女子会で真田くんが話題に上る事はあまりない。そんなに目立つ生徒でもないから。でも、こうして見てみるとなんだかすごく顔が綺麗……。
「良かった。怪我がないならそれでいいんだ。制服の方も中和したし……良かった」
一つ息を吐いた真田くんはドアの方へと身を反転させる。
「さっきぶつかったところにビーカーおいてきちゃったから取ってくるね。それまでに制服着ておいて」
そう言い残して出ていった。
「真田くん……か」
トクントクンと胸が心地よく鳴っている。
――私はだいぶ変わっている真田くんに、恋に落ちた。
2.押しかけ日直
「お前、ドエムだったのか。引くわ」
私の話を聞き終えた咲弥は、軽蔑しきった目でそう言ってきた。話せというから話してやったのに、ムカつく!
「違うし! いったいどう聞いたらそうなるわけ?」
「いやいやいやいや、だってそうだろ。無理やり服脱がされて惚れるとか、どんだけ男に都合の良い展開だよ」
「そこじゃないし! むしろそれはどっちかっていうとマイナスで……。でも、それ以上に良いところがあったんだよ」
おかしいな。ありのままの出来事を伝えたはずなのに、どうして私がドエムだなんて事になるんだ?
「心配してくれたところが嬉しかったの。それに、迅速に対処してくれたしさー。あんたや他の同級生にはない、余裕みたいのがあって……えへへへへへ」
「キモッ!」
「そういう悪口言わなさそうなところも、魅力なのー」
べー、と舌を出してやると、ふんっと鼻を鳴らしてそっぽ向いてしまった。
「つーか、自分がぶつかって怪我をさせたりしたら誰でも心配くらいすんだろ。それに確かあいつ科学部の部長だったしな……その活動が原因で他の生徒に怪我をさせたなんて事になったら、部活に支障が出て大変だから対処したんじゃねーの?」
「だとしても、あんな風に冷静に対応できるなんてやっぱり凄いし。それに……お、おおおお姫様抱っこもしてくれて……」
「お姫様抱っこねぇ……んなもん、俺にも出来るし」
「そりゃあんたには出来るでしょ。その体格なんだから」
私は半ばあきれてそう言った。
咲弥は身長180オーバーで、サッカー部のエース。筋肉質なのは服を着てても分かる。それで、お姫様抱っこくらい出来ないはずない。

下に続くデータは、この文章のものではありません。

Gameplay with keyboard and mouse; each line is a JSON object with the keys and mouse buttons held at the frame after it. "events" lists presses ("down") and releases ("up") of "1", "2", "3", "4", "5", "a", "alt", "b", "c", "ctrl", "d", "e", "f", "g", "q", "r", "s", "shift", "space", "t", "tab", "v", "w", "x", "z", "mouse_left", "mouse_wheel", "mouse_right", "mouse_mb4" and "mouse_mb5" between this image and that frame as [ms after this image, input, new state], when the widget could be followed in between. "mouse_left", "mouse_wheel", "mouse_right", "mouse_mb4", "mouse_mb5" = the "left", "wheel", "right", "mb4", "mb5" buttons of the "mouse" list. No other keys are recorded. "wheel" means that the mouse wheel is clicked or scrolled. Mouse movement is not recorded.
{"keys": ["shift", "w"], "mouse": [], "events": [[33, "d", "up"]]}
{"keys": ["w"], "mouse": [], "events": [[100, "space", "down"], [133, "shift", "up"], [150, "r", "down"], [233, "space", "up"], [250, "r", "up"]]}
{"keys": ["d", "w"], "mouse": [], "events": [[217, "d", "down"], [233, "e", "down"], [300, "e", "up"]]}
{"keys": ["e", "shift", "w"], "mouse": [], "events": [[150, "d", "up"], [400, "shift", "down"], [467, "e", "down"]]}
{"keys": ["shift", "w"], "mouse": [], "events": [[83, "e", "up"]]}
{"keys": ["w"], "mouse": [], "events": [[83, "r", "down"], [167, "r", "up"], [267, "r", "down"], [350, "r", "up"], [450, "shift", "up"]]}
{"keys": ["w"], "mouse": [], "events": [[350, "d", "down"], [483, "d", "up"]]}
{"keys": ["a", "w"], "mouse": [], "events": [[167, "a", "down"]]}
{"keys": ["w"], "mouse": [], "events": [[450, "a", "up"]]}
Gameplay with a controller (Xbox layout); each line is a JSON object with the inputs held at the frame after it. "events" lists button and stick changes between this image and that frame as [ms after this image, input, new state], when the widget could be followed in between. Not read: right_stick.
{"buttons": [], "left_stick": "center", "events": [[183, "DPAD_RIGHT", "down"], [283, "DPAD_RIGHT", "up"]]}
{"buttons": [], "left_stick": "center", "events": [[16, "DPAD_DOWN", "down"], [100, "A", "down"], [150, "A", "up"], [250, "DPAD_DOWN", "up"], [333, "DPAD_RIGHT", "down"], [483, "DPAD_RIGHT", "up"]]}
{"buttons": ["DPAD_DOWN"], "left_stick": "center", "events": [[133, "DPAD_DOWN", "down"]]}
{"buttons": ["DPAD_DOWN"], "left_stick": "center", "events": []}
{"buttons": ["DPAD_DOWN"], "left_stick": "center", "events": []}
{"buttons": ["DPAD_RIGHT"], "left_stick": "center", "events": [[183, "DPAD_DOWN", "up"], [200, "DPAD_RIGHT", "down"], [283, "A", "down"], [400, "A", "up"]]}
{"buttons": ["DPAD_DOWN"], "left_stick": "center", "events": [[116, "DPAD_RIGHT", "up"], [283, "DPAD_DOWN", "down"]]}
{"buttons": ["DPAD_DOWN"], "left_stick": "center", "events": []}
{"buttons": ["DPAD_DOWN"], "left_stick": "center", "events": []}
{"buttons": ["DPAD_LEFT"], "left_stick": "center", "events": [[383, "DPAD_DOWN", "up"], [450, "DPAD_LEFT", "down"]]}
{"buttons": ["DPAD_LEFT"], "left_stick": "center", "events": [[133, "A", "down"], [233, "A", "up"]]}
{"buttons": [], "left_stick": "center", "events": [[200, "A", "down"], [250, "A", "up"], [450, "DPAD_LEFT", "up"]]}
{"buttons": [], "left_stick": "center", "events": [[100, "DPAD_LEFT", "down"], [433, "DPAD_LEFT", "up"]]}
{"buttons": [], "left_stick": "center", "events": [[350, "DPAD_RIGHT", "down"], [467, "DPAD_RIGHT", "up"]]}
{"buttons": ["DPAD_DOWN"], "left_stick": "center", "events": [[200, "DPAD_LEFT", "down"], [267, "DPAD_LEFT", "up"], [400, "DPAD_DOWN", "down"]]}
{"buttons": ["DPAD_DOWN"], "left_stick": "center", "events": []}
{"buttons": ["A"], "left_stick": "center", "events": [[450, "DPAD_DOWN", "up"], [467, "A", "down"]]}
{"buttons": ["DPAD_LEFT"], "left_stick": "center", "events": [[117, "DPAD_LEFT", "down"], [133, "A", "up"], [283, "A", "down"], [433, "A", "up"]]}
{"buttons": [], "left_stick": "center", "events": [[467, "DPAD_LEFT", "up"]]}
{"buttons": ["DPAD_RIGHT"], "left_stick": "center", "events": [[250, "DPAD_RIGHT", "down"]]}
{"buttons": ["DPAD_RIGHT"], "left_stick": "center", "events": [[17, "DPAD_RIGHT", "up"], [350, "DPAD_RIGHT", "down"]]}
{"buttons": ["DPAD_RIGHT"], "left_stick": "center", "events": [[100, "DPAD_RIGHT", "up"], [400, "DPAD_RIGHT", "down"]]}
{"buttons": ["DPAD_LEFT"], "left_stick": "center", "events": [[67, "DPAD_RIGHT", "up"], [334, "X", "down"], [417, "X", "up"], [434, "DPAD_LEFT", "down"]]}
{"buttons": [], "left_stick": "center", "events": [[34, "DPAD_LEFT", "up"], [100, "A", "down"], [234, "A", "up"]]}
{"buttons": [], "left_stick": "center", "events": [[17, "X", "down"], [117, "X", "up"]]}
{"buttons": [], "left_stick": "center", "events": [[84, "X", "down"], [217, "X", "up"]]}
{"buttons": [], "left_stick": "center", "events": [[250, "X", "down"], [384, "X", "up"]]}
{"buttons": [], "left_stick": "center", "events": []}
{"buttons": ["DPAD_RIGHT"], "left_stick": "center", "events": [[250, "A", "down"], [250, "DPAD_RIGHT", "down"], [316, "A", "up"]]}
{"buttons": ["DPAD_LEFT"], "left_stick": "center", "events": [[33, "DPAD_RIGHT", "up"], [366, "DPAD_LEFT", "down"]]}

「真田くんはあんたよりも10センチくらい背低いし、華奢じゃない。まさかあんなに軽々と持ち上げられるとは思わなかったわ」
思い出してもドキドキする。あの見た目で軽々私を持ち上げたなんて……あぁ素敵。
「お姫様抱っこくらいで浮かれてんじゃねーよ。これだから普段男に相手にされない奴は……」
「ひっどい! なんなの、その言い方!」
心底馬鹿にしているような言い方だった。
せっかく真田くんのお姫様抱っこ思い出して良い気分だったのに、台無し!
「んな小さなプラス面よりも、もっと重大なマイナス面見ろよ。どんな理由であれ、抵抗してくる女の服を力ずくで脱がすのが普通か? もっと冷静になって相手の本質を見ろよ」
「……ムカつくっ!」
手近にあったマクラを顔面に投げつけてやった。
「いってー!」
なによ、なによ! 分かったようなこと言って!
服脱がすくらい別に大した事じゃ……なくはない、けど! それでも真田くんは悪い人じゃないはず……。
「おいマジふざけんなよ! 人が親切にアドバイスしてやってんだから、ちゃんと聞けよ!」
多分鼻に直撃したんだろう。咲弥は無駄に高い鼻を押さえてそう言った。
「別に頼んでないわよ!」
売り言葉に買い言葉ってやつだ。本当はこの話を始めた時点で、咲弥に助言と後押しを期待してたんだと思う。なのに思ったような言葉は貰えなくて……それどころか、反対するような事ばっかり言ってくるもんだから、つい強い言い方をしちゃった。
私がしまったと思ったのは、咲弥が悲しげな顔を垣間見せた時。けどその表情は私が声を上げるよりも早く消えてしまった。代わりに表れたのは、お節介で温厚な咲弥があまり見せる事のないキツイ目つきだった。
「分かったよ! 後で泣きついてきても知らないからな!」
「誰が泣きつくか!」
私の方を一切見ずにさっさと立ち上がり、部屋を出て行く咲弥。その際、バタンという大きな音を立てて扉を閉めやがった。
あの野郎……!
見てらっしゃい、真田くんと仲良くなって良い人だって証明してやるんだから!
私は部屋で、ひとりそう誓った。
ターゲット・真田聖、ロックオン。行動を開始します!
「あれ? 真田くん、重そうだね。手伝おうか?」
真田くんと何か接点を持てないか。そんな下心を持って観察し始めた私に、三日目にしてチャンスが巡って来た。
通常二人で行う日直の仕事。今日は真田くんの当番だったんだけど、もう一人の子は体調不良でお休みしていた。そんなに大した仕事があるわけじゃないのが通例なので、休んだ人の分別の人が入るということもない。……とまぁ、ここまでなら私にとっても大したチャンスにはならないんだけど、重要なのは、珍しくノート集めがあったってこと。
「え……?」
真田くんは厚さ約50センチのノートの束を抱え、驚いた顔で私を振り返った。
そうだよね。新学年になって三ヶ月もの間全然話した事のないクラスメイトから、いきなりそんなこと言われたらそうなるよね。
不自然にならないよう、予め用意しておいた理由を真田くんに説明する。好印象を与えられるよう、もちろん笑顔は忘れない。
「ほら、この前ぶつかった時に、すごく心配してくれたでしょ。だから、そのお礼に手伝いたいんだけど……ダメかな?」
「……あぁ!」
閃いた! という様に顔を輝かせた真田くんに、恋心がクラリと目眩を起こした。うーん。だいぶ重症だわ、私。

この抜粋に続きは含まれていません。